#### [Exercise requirements]
Show every line of the data below that includes the word "отдела".

#### [Input for this task]
● ● ● ● ● ● ●

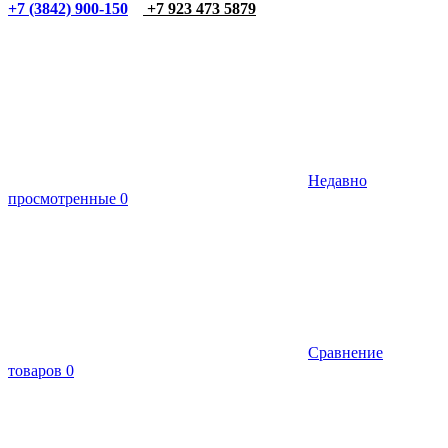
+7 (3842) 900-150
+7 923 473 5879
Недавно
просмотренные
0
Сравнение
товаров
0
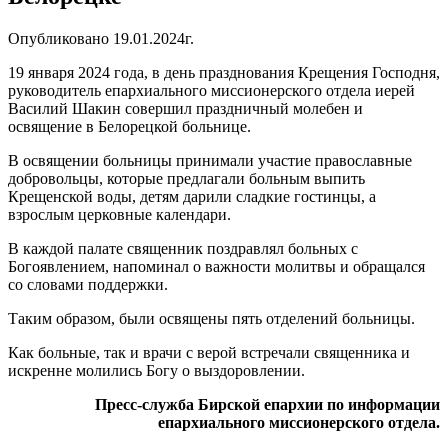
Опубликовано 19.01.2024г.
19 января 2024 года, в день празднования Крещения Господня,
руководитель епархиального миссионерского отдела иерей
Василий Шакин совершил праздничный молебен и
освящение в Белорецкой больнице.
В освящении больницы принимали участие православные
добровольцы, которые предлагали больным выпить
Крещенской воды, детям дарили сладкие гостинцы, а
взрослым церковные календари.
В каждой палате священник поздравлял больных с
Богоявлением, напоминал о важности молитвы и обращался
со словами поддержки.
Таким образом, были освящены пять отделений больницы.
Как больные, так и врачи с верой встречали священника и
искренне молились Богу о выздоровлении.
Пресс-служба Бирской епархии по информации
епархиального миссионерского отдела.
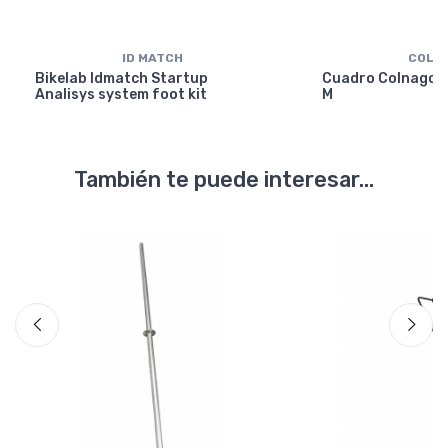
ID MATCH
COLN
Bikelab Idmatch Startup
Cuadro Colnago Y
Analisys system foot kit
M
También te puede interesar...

● ● ● ● ● ● ●

#### [Answer to this problem]
руководитель епархиального миссионерского отдела иерей
епархиального миссионерского отдела.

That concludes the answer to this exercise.